═════ MATERIAL PROVIDED ═════
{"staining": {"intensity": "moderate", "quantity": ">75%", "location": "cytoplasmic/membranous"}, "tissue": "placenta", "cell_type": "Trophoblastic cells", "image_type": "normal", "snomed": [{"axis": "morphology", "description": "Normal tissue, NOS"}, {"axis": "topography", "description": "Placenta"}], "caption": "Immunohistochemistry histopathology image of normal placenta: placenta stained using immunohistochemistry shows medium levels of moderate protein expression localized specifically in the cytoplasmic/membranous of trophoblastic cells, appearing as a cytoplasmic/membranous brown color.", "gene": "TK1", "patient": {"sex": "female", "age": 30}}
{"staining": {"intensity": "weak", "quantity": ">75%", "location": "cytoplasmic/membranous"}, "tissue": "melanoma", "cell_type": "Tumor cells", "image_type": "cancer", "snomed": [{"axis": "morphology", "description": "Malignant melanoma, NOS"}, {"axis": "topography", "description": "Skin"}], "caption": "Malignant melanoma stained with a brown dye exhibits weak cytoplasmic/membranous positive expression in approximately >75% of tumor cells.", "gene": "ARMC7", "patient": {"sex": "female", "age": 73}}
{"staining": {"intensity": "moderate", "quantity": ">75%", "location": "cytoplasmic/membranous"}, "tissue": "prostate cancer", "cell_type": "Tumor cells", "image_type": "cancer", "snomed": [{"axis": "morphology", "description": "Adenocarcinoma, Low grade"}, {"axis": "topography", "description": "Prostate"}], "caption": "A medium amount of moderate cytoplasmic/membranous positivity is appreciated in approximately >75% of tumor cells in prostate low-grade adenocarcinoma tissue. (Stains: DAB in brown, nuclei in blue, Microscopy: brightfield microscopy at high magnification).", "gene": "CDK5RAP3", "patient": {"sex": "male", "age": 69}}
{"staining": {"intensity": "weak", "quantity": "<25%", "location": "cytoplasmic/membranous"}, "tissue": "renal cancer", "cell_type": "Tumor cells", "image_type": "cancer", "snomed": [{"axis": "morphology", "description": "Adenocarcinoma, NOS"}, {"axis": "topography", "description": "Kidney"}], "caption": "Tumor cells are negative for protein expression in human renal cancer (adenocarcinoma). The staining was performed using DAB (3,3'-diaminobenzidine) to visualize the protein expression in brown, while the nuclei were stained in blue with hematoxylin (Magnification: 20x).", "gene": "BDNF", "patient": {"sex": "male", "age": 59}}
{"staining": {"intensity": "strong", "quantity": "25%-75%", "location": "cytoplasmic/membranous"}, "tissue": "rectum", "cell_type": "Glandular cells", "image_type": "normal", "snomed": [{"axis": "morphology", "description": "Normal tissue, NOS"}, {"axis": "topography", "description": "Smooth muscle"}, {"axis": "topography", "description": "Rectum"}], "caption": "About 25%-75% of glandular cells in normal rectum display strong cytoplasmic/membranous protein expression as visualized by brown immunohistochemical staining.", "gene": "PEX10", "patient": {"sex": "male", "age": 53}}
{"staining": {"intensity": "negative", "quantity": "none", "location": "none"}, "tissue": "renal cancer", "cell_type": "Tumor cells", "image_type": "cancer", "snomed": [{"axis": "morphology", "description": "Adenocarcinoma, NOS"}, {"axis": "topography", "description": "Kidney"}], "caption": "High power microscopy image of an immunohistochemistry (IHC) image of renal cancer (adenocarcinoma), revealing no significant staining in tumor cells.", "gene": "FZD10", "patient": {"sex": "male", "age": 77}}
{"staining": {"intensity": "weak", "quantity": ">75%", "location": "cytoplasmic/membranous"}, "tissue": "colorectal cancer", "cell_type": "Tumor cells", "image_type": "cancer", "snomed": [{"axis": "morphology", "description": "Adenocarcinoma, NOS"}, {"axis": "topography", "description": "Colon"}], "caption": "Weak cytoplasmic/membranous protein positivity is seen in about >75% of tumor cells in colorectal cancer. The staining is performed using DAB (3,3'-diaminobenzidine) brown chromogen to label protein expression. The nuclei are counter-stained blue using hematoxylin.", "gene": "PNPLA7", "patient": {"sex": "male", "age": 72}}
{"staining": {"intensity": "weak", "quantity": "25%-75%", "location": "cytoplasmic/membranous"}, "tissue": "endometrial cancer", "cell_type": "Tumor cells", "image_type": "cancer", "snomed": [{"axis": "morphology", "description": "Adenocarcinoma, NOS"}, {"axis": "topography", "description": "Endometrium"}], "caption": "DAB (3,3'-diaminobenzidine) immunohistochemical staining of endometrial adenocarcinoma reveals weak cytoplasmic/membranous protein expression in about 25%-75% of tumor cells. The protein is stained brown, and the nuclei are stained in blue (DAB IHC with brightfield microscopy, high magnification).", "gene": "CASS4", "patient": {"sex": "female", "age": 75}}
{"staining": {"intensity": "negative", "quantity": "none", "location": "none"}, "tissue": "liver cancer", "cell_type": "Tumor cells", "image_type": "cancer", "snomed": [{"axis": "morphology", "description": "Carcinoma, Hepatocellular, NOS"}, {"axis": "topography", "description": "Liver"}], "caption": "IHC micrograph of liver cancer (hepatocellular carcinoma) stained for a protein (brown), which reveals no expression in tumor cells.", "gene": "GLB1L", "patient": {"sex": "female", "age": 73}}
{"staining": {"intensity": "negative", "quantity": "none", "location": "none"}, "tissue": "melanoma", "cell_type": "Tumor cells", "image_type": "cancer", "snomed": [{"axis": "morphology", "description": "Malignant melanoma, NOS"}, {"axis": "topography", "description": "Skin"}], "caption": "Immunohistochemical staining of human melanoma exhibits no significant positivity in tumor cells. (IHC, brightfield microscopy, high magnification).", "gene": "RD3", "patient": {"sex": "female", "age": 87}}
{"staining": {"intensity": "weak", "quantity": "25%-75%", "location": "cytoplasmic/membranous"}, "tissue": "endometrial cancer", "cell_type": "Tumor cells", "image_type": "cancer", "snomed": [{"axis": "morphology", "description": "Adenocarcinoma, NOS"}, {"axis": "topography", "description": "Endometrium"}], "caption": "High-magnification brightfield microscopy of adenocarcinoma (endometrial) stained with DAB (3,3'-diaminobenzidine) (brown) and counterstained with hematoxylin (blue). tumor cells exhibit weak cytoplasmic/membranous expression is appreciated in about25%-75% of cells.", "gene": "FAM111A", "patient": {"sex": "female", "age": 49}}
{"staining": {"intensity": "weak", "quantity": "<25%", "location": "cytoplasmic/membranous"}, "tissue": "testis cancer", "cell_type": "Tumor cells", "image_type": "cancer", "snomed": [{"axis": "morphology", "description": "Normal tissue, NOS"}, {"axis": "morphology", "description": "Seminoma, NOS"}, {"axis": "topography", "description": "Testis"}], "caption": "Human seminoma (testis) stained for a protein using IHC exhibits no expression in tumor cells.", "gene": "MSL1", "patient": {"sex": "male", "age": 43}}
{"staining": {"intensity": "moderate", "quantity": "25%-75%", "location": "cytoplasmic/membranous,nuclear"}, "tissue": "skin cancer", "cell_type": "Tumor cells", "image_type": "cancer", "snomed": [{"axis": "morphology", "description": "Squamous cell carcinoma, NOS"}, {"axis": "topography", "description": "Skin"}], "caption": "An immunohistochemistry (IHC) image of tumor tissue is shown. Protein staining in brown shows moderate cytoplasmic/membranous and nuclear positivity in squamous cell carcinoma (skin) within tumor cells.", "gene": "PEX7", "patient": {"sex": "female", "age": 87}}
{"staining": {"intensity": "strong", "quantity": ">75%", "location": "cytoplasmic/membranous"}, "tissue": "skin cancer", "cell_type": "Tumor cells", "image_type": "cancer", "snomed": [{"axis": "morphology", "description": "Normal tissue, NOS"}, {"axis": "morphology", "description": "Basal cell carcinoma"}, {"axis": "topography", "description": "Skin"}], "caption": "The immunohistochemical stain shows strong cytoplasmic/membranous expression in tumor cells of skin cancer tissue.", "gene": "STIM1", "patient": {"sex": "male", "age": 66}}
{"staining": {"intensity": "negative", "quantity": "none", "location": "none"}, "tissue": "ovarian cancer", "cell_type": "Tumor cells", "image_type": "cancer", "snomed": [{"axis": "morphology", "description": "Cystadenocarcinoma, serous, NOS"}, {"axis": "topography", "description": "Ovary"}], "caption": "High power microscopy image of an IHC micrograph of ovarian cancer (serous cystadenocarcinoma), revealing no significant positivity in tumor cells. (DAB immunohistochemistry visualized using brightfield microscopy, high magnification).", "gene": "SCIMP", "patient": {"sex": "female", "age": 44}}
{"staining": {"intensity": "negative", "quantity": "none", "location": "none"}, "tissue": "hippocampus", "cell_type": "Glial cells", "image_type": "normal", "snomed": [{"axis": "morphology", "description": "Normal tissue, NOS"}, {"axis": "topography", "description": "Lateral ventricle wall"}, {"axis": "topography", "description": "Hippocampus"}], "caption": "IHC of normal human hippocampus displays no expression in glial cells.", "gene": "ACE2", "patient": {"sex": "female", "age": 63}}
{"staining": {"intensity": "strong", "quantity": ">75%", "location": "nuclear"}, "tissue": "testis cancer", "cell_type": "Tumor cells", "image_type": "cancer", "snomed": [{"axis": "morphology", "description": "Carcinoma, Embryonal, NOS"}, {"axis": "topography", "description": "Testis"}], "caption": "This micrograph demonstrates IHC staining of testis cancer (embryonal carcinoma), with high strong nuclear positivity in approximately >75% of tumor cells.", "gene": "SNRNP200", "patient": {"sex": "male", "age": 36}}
═════
Return, with no change at all, every line in the entries above from the line containing "melanoma stained with" through the line containing "cells are negative".

RESULT BELOW ::
{"staining": {"intensity": "weak", "quantity": ">75%", "location": "cytoplasmic/membranous"}, "tissue": "melanoma", "cell_type": "Tumor cells", "image_type": "cancer", "snomed": [{"axis": "morphology", "description": "Malignant melanoma, NOS"}, {"axis": "topography", "description": "Skin"}], "caption": "Malignant melanoma stained with a brown dye exhibits weak cytoplasmic/membranous positive expression in approximately >75% of tumor cells.", "gene": "ARMC7", "patient": {"sex": "female", "age": 73}}
{"staining": {"intensity": "moderate", "quantity": ">75%", "location": "cytoplasmic/membranous"}, "tissue": "prostate cancer", "cell_type": "Tumor cells", "image_type": "cancer", "snomed": [{"axis": "morphology", "description": "Adenocarcinoma, Low grade"}, {"axis": "topography", "description": "Prostate"}], "caption": "A medium amount of moderate cytoplasmic/membranous positivity is appreciated in approximately >75% of tumor cells in prostate low-grade adenocarcinoma tissue. (Stains: DAB in brown, nuclei in blue, Microscopy: brightfield microscopy at high magnification).", "gene": "CDK5RAP3", "patient": {"sex": "male", "age": 69}}
{"staining": {"intensity": "weak", "quantity": "<25%", "location": "cytoplasmic/membranous"}, "tissue": "renal cancer", "cell_type": "Tumor cells", "image_type": "cancer", "snomed": [{"axis": "morphology", "description": "Adenocarcinoma, NOS"}, {"axis": "topography", "description": "Kidney"}], "caption": "Tumor cells are negative for protein expression in human renal cancer (adenocarcinoma). The staining was performed using DAB (3,3'-diaminobenzidine) to visualize the protein expression in brown, while the nuclei were stained in blue with hematoxylin (Magnification: 20x).", "gene": "BDNF", "patient": {"sex": "male", "age": 59}}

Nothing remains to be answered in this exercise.